**Document text**
========================
The strategy overall commits the government to get to net zero in its own operations by reducing emissions from operations to as close to zero as possible, then balancing out any remaining emissions with an equivalent amount of carbon dioxide removal. We recognize that we’ll need some carbon dioxide removal to get to zero in our own operations, and hence, I’m here.

The first priority under the Greening Government Strategy, of course, is emissions reduction. As of the fiscal year 2023-24, the Government of Canada reduced its emissions from its real property and conventional fleet operations by 42%, but the role of carbon removal is to address residual emissions from hard-to-decarbonize areas in government operations, such as our national safety and security fleet, the air force and navy, for example.

The Centre for Greening Government works directly with departments to support emission reductions, including through the purchase of clean electricity, low-carbon fuels, and carbon removal services. Given the Treasury Board supports carbon removal procurement, I’m here with you today and I can provide a quick update on the procurement process and the work to date.

In October 2024, the government announced a commitment to purchase carbon dioxide removal services as part of the Greening Government Strategy, noting the government would purchase at least $10 million in carbon removal between now and 2030.

In February 2025, the government launched a request for information, or RFI, to engage the carbon removal industry and consult on its interest, capacity and ability to provide carbon removal services that meet the government’s greening requirements. The RFI sought expert input on a draft design for piloting carbon removal procurement and assessed the capacity of the sector to supply high-quality, durable carbon removal services across a wide range of technology approaches. The RFI also indicated our intention to include a set aside for Indigenous businesses as part of this procurement.

To ensure high-quality projects and minimize any risks to the environment, all projects would have to demonstrate compliance with applicable policies, regulations and permitting requirements. Furthermore, the RFI proposed that all projects would have to be independently verified and validated against rigorous science-based measurement and monitoring protocols that follow international best practices.

The overall response to the RFI was very positive. We received many submissions from industry, academia and NGOs. Given Canada does not have a dedicated framework for regulating carbon removal technologies in aquatic environments, we are continuing to consult, including working with our colleague departments on the best approach going forward.

We are currently working to finalize the first pilot procurement approach and scope for a first procurement that we hope to deliver by the end of this fiscal year. Thank you.

[Translation]

James Manicom, Acting Senior Director, Major Projects and Clean Growth, Aquatic Ecosystems, Fisheries and Oceans Canada: Hello. I am James Manicom, Senior Director of Major Projects at Fisheries and Oceans Canada.

[English]

As my colleagues, I live and work on the unceded, unsurrendered territory of the Algonquin Anishinaabe people, and I am eternally grateful for their stewardship of that land since time immemorial.

As Canadians, it is our collective responsibility to steward our marine environment with care and in ways that are practical, reasonable and sustainable. Fish have long had economic, environmental, cultural and spiritual value to Canadians. Further, Indigenous Peoples have been fishing for generations in the oceans, lakes, coasts and rivers that make up Canada. Commercial and recreational fisheries generate billions of dollars every year for the Canadian economy. Importantly, the productivity of a fishery is linked to the health of the habitat in which fish reside.

Oceans and Fisheries Canada, or DFO, is mandated to manage Canada’s fisheries and safeguard its waters by sustainably managing fisheries and aquaculture, working with fishers and coastal and Indigenous communities to enable their continued prosperity from fish and seafood and ensuring that Canada’s oceans and other aquatic ecosystems are protected from negative impacts.
========================
**Given entries**

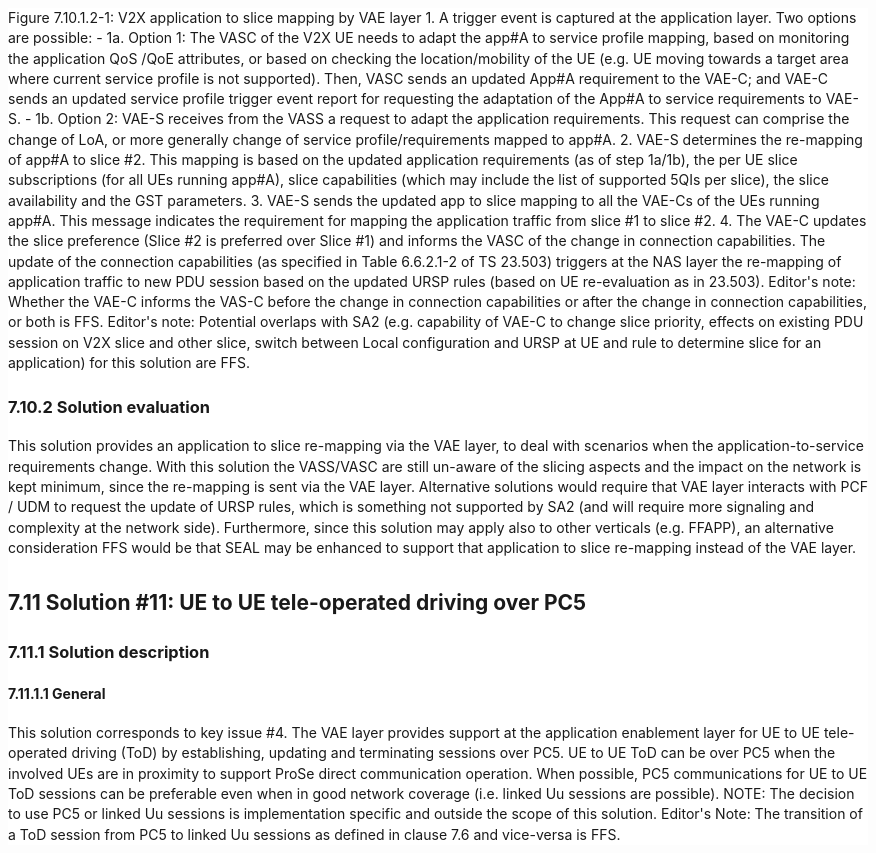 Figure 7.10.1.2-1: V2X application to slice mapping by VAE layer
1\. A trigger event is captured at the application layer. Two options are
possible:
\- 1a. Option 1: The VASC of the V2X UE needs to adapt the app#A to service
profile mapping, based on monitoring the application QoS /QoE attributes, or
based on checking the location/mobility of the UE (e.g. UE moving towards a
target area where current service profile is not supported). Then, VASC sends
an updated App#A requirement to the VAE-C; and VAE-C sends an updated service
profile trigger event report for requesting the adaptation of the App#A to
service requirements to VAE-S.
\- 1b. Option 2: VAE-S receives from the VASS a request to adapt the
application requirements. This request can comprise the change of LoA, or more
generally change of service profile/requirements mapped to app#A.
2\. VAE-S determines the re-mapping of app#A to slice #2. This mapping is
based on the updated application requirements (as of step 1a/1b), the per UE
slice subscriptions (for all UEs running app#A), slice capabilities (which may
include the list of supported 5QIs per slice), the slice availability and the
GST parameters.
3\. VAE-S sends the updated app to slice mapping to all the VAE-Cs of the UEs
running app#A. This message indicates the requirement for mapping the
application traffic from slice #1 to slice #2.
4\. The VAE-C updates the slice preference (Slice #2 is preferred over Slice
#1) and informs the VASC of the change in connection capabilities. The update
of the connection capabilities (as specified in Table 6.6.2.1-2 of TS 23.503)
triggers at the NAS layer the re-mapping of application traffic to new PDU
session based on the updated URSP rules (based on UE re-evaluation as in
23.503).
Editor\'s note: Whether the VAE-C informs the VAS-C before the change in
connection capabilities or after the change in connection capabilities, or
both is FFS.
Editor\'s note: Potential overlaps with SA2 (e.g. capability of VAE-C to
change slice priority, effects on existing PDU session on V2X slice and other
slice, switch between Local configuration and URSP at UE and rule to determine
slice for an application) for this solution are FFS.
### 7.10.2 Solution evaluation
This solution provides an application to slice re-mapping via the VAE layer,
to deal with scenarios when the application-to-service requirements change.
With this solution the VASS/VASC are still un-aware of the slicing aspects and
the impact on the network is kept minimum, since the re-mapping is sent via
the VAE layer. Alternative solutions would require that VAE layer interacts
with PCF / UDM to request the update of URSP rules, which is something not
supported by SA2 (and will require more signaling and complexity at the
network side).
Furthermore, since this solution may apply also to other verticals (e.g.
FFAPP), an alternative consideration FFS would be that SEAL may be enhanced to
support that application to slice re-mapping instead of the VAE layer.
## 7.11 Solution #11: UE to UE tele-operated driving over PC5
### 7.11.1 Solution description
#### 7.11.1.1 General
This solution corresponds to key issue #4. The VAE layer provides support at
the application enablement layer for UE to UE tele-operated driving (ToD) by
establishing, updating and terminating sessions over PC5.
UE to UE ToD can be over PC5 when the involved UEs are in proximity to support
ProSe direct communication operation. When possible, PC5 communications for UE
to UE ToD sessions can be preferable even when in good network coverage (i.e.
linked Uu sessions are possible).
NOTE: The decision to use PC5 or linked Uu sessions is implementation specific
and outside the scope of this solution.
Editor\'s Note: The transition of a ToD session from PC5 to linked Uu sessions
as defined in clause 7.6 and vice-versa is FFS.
========================
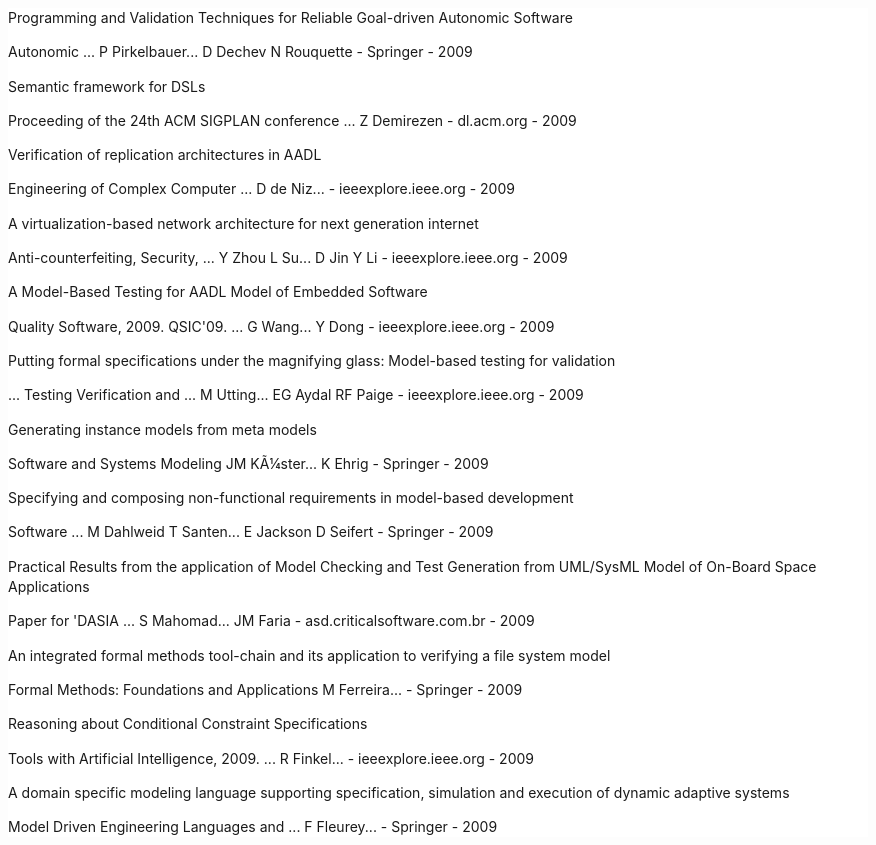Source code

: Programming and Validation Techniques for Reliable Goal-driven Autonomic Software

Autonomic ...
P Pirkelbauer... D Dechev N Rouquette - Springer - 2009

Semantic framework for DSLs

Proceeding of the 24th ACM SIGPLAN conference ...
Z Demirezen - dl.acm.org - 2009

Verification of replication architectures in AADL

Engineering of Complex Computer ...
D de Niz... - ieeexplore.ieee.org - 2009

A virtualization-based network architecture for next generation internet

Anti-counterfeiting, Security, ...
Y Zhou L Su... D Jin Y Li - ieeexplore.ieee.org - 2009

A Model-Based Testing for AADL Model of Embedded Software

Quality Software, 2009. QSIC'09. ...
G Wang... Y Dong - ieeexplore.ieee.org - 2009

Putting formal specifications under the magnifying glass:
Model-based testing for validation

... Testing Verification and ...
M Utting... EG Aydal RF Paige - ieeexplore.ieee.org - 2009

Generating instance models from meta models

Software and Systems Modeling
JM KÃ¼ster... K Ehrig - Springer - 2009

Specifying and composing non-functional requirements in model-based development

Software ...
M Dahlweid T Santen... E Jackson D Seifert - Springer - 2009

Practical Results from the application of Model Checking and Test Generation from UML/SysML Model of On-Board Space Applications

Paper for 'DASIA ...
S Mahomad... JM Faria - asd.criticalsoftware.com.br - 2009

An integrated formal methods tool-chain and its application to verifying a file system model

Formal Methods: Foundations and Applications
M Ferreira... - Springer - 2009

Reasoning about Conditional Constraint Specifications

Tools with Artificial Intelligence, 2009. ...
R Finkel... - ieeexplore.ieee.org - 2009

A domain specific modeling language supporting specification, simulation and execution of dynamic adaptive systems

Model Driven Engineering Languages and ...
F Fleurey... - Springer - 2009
========================
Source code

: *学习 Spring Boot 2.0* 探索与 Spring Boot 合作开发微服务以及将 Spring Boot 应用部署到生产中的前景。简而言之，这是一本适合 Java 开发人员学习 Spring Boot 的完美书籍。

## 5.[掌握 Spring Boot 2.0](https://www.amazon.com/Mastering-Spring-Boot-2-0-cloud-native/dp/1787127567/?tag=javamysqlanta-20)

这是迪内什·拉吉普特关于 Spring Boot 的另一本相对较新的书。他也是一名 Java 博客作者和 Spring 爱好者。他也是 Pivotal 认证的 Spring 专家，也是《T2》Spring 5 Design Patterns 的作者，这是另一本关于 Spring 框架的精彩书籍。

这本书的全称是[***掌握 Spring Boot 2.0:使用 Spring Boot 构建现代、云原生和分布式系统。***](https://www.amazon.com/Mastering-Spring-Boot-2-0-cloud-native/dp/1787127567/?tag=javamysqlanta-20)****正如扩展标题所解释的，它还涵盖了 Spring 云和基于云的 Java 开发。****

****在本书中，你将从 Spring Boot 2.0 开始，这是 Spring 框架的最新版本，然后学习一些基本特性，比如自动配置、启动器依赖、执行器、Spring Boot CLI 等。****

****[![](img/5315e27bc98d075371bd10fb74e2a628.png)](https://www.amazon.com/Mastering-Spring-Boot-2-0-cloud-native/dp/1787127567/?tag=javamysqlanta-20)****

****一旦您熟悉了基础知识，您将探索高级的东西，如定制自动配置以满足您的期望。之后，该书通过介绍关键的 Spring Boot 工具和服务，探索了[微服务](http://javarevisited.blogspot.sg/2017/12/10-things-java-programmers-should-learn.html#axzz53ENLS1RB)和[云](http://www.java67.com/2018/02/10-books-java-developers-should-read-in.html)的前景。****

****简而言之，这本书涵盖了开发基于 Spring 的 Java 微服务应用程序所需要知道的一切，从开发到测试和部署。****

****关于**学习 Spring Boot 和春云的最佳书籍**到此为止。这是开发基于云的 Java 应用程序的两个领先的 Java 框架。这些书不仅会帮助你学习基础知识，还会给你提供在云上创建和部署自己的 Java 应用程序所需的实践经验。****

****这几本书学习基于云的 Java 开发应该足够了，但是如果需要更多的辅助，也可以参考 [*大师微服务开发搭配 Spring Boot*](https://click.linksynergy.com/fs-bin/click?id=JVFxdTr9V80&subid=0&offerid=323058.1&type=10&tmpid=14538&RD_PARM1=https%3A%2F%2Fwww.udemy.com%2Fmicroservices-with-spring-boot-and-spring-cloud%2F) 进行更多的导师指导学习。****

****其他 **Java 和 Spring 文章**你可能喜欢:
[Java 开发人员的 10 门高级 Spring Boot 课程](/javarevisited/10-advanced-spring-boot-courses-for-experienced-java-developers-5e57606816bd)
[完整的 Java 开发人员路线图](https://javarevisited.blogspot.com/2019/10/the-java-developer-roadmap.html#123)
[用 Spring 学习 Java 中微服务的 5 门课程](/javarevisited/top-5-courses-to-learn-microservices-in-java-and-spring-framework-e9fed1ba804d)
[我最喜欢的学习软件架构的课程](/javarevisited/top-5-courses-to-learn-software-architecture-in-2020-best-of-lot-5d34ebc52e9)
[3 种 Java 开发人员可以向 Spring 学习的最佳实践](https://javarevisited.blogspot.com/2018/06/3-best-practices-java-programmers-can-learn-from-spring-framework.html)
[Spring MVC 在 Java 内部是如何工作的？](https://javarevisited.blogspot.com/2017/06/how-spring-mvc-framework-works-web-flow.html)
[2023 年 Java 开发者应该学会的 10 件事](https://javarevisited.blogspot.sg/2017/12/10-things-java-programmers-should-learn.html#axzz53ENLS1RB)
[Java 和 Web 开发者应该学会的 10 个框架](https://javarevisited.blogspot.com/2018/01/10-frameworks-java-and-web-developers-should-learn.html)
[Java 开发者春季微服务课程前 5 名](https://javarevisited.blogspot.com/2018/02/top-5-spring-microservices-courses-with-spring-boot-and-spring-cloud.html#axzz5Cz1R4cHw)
========================
**Tasks for this exercise**
1. Quote the testimony on carbon removal from "We are currently" to "and Oceans Canada.".
2. In the testimony on carbon removal, by what percentage had the Government of Canada cut emissions from its real property and conventional fleet operations as of fiscal year 2023-24?
3. Carry on the testimony on carbon removal from the point where it stops.
The entries are separate material and are not part of the testimony on carbon removal.

**Answers to each task**
1.
We are currently working to finalize the first pilot procurement approach and scope for a first procurement that we hope to deliver by the end of this fiscal year. Thank you.

[Translation]

James Manicom, Acting Senior Director, Major Projects and Clean Growth, Aquatic Ecosystems, Fisheries and Oceans Canada: Hello. I am James Manicom, Senior Director of Major Projects at Fisheries and Oceans Canada.

2. 42%

3.
The Fisheries Act, one of Canada’s foundational environmental laws, alongside provisions of the Species at Risk Act, the Oceans Act, and the Canadian Environmental Protection Act, provide the legal framework for protecting fish and fish habitat across the country. The conservation and protection of these resources are essential to maintaining biodiversity, food security and economic prosperity.

The Fish and Fish Habitat Protection Program, which is where I work, regulates development activities that may affect fish and fish habitat in both freshwater and marine environments, including carbon dioxide removal technologies. The program is responsible for administering the fish and fish habitat protection provisions of the Fisheries Act, which involves reviewing proposed works, undertakings and activities to determine whether they may result in adverse impacts to fish or fish habitat. The habitat program ensures that proponents of development projects, whether it’s infrastructure, aquaculture operations or emerging marine technologies, comply with the necessary regulatory requirements and apply avoidance, mitigation and offsetting measures as necessary.

In the context of carbon dioxide removal, the habitat program would be involved in working with proponents to assess the potential impacts of their projects on fish and fish habitat. While Canada does not yet have a dedicated framework for regulating carbon dioxide removal technologies in aquatic environments, any such activity that interacts with fish habitat, like direct physical impacts, changes in food, light, dissolved oxygen and nutrients, would fall under the purview of the habitat program at DFO. The program would assess such activities for potential ecological impacts, including risks to fish, benthic organisms, spawning grounds and migratory pathways and other things that affect fish and fish habitat.

The habitat program uses a risk-based approach to review projects, guided by the best available scientific, technical and Indigenous knowledge. Given the novelty of this technology, combined with the diversity of techniques — ocean alkalinity enhancement, sinking biomass, ocean fertilization and others — and the limited peer-reviewed research on their ecological effects, a careful, adaptive regulatory approach is required.

To assess potential impacts for any project, proponents provide information about the existing environment in which the program takes place and a prediction of potential effects that are supported by current scientific information. Because carbon dioxide removal techniques are still new, the impacts on fish and fish habitat are largely unknown. The department’s work on science, which you’ve heard about before, is working to advance its scientific knowledge while still allowing some small-scale pilot projects to proceed.

Assessment of these projects is proceeding on a case-by-case and site-specific basis. Approvals may be contingent on factors varying from location to location, such as specific chemistry, weather or species distribution. This underscores the importance of small-scale, well-monitored pilot projects and interdepartmental collaboration, obviously, to build the scientific foundation and oversight needed for future regulatory decisions.

Fisheries and Oceans Canada is committed to advancing efforts that enable the safe and environmentally sound advancement of innovative technologies in the marine environment. Thank you.

The Acting Chair: Thank you very much. Now if we could go to Mr. Wolfish.

Daniel Wolfish, Director General, Environmental Protection Operations, Environment and Climate Change Canada: Thank you, chair and members of the committee.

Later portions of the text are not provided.